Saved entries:
-- Opening Marker --

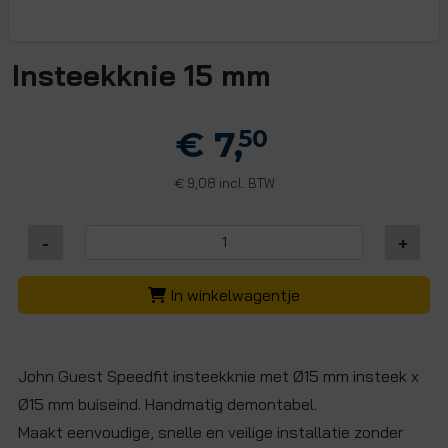
Insteekknie 15 mm
€ 7,
50
9,08 incl. BTW
€
-
+
In winkelwagentje
John Guest Speedfit insteekknie met Ø15 mm insteek x
Ø15 mm buiseind. Handmatig demontabel.
Maakt eenvoudige, snelle en veilige installatie zonder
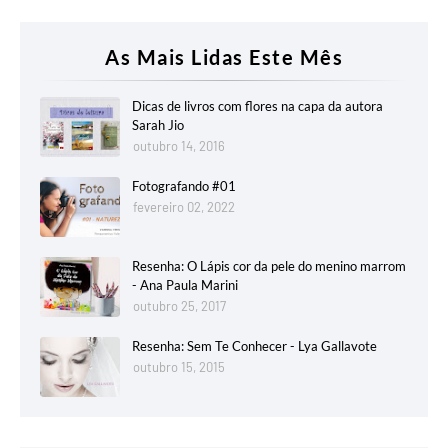
As Mais Lidas Este Mês
Dicas de livros com flores na capa da autora
Sarah Jio
outubro 14, 2016
Fotografando #01
fevereiro 02, 2022
Resenha: O Lápis cor da pele do menino marrom
- Ana Paula Marini
outubro 25, 2017
Resenha: Sem Te Conhecer - Lya Gallavote
outubro 15, 2015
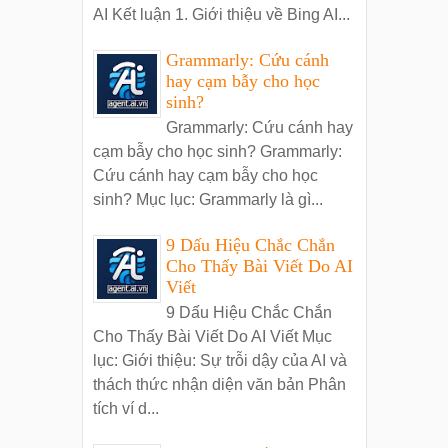
AI Kết luận 1. Giới thiệu về Bing AI...
Grammarly: Cứu cánh
hay cạm bẫy cho học
sinh?
Grammarly: Cứu cánh hay
cạm bẫy cho học sinh? Grammarly:
Cứu cánh hay cạm bẫy cho học
sinh? Mục lục: Grammarly là gì...
9 Dấu Hiệu Chắc Chắn
Cho Thấy Bài Viết Do AI
Viết
9 Dấu Hiệu Chắc Chắn
Cho Thấy Bài Viết Do AI Viết Mục
lục: Giới thiệu: Sự trỗi dậy của AI và
thách thức nhận diện văn bản Phân
tích ví d...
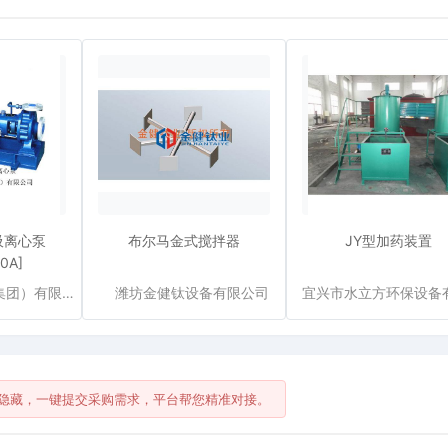
吸离心泵
布尔马金式搅拌器
JY型加药装置
0A]
上海长征泵阀（集团）有限公司
潍坊金健钛设备有限公司
隐藏，一键提交采购需求，平台帮您精准对接。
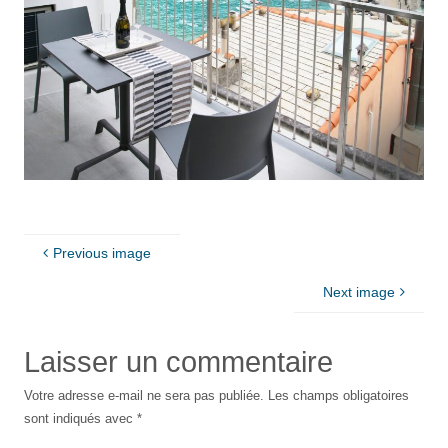
Previous image
Next image
Laisser un commentaire
Votre adresse e-mail ne sera pas publiée.
Les champs obligatoires
sont indiqués avec
*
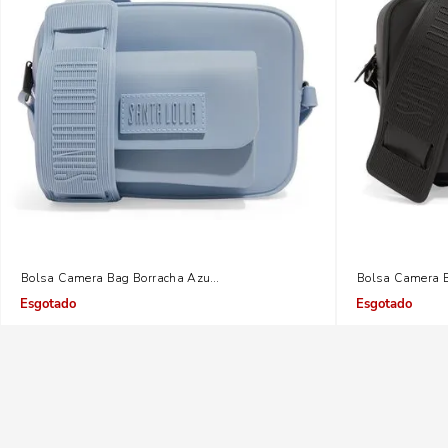
Bolsa Camera Bag Borracha Azul Gelatto
Bolsa Camera B
Indisponível
Indisponível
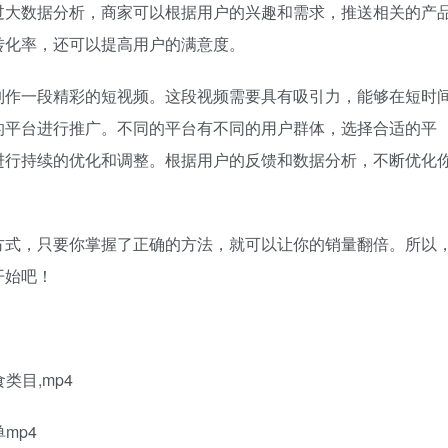
过大数据分析，商家可以根据用户的兴趣和需求，推送相关的产
转化率，还可以提高用户的满意度。
制作一段精彩的短视频。这段视频需要具有吸引力，能够在短时
的平台进行推广。不同的平台有不同的用户群体，选择合适的平
进行持续的优化和调整。根据用户的反馈和数据分析，不断优化
。
方式，只要你掌握了正确的方法，就可以让你的销量翻倍。所以
开始吧！
类目,mp4
mp4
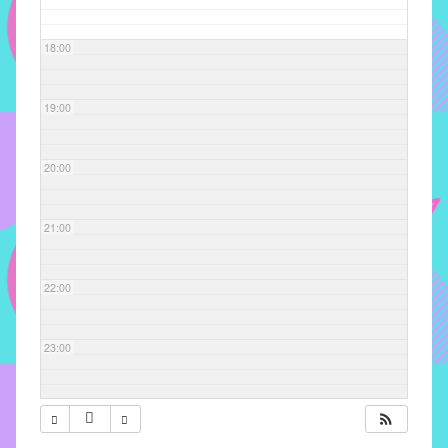
com
soluções
18:00
pacificadoras
para
os
19:00
problemas
verificados
20:00
no
instituto,
bem
21:00
como
propor
22:00
diretrizes
e
ações
23:00
para
a
prevenção
e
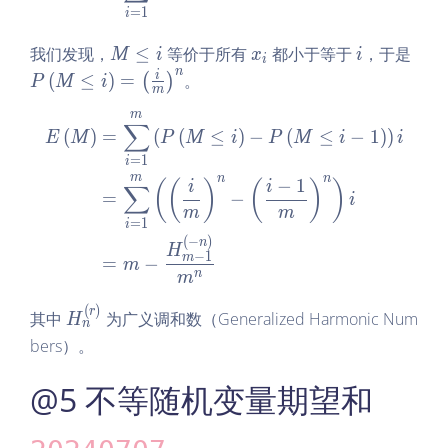
+
=
1
i
{i
1}
=
=
M
x
i
P
我们发现，
≤
等价于所有
都小于等于
，于是
M
i
x
i
i
1}
\fr
\l
_
\le
n
i
(
≤
)
=
。
(
)
P
M
i
^n
m
ac
e
i
ft
x_i
m
{n
q
(M
\begin{aligned} E\left(M\r
∑
(
)
=
(
(
≤
)
−
(
≤
−
1
)
)
E
M
P
M
i
P
M
i
i
+
i
\le
=
1
2}
i
q i
m
n
n
−
1
(
(
)
(
)
)
i
i
n
\ri
∑
=
−
i
gh
m
m
=
1
i
t)
(
−
)
n
H
=
−
1
m
=
−
m
n
m
\le
ft
(
)
H_
r
其中
为广义调和数（Generalized Harmonic Num
H
(\f
n
n^
bers）。
ra
{\l
c i
eft
@5 不等随机变量期望和
m
(r
\ri
\ri
gh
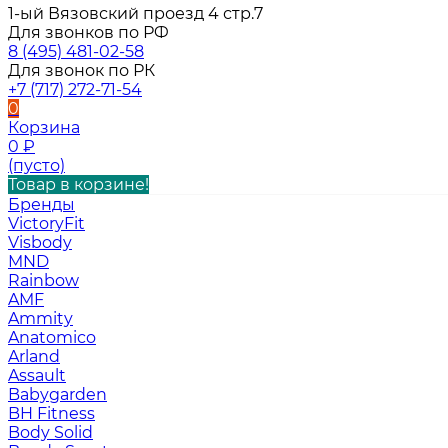
1-ый Вязовский проезд 4 стр.7
Для звонков по РФ
8 (495) 481-02-58
Для звонок по РК
+7 (717) 272-71-54
0
Корзина
0
₽
(пусто)
Товар в корзине!
Бренды
VictoryFit
Visbody
MND
Rainbow
AMF
Ammity
Anatomico
Arland
Assault
Babygarden
BH Fitness
Body Solid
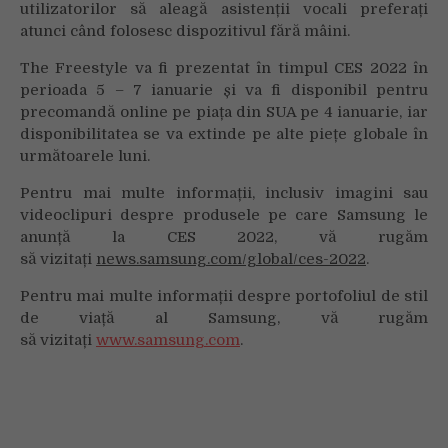
utilizatorilor să aleagă asistenții vocali preferați
atunci când folosesc dispozitivul fără mâini.
The Freestyle va fi prezentat în timpul CES 2022 în
perioada 5 – 7 ianuarie și va fi disponibil pentru
precomandă online pe piața din SUA pe 4 ianuarie, iar
disponibilitatea se va extinde pe alte piețe globale în
următoarele luni.
Pentru mai multe informații, inclusiv imagini sau
videoclipuri despre produsele pe care Samsung le
anunță la CES 2022, vă rugăm
să vizitați
news.samsung.com/global/ces-2022
.
Pentru mai multe informații despre portofoliul de stil
de viață al Samsung, vă rugăm
să vizitați
www.samsung.com
.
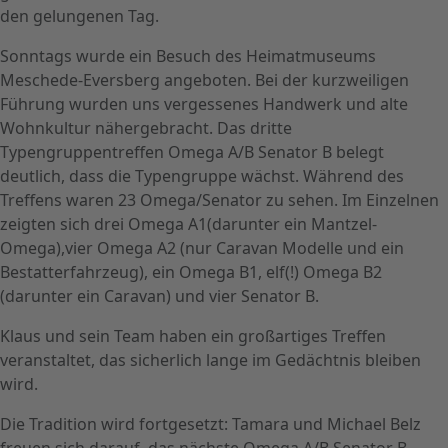
den gelungenen Tag.
Sonntags wurde ein Besuch des Heimatmuseums
Meschede-Eversberg angeboten. Bei der kurzweiligen
Führung wurden uns vergessenes Handwerk und alte
Wohnkultur nähergebracht. Das dritte
Typengruppentreffen Omega A/B Senator B belegt
deutlich, dass die Typengruppe wächst. Während des
Treffens waren 23 Omega/Senator zu sehen. Im Einzelnen
zeigten sich drei Omega A1(darunter ein Mantzel-
Omega),vier Omega A2 (nur Caravan Modelle und ein
Bestatterfahrzeug), ein Omega B1, elf(!) Omega B2
(darunter ein Caravan) und vier Senator B.
Klaus und sein Team haben ein großartiges Treffen
veranstaltet, das sicherlich lange im Gedächtnis bleiben
wird.
Die Tradition wird fortgesetzt: Tamara und Michael Belz
freuen sich darauf, das nächste Omega A/B Senator B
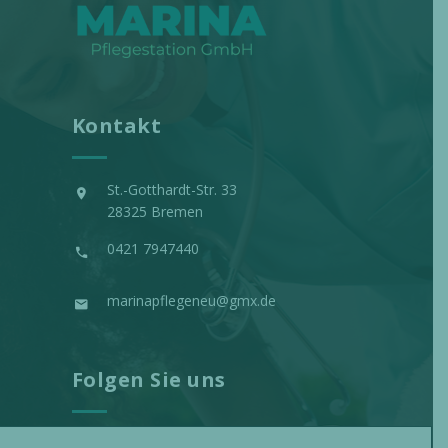
Kontakt
St.-Gotthardt-Str. 33
28325 Bremen
0421 7947440
marinapflegeneu@gmx.de
Folgen Sie uns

-- Closing Marker --

§ Work required
Work through the entries, filtering for the string "Resenha", and copy each line that holds it.

§ Response to the exercise
Resenha: O Lápis cor da pele do menino marrom
Resenha: Sem Te Conhecer - Lya Gallavote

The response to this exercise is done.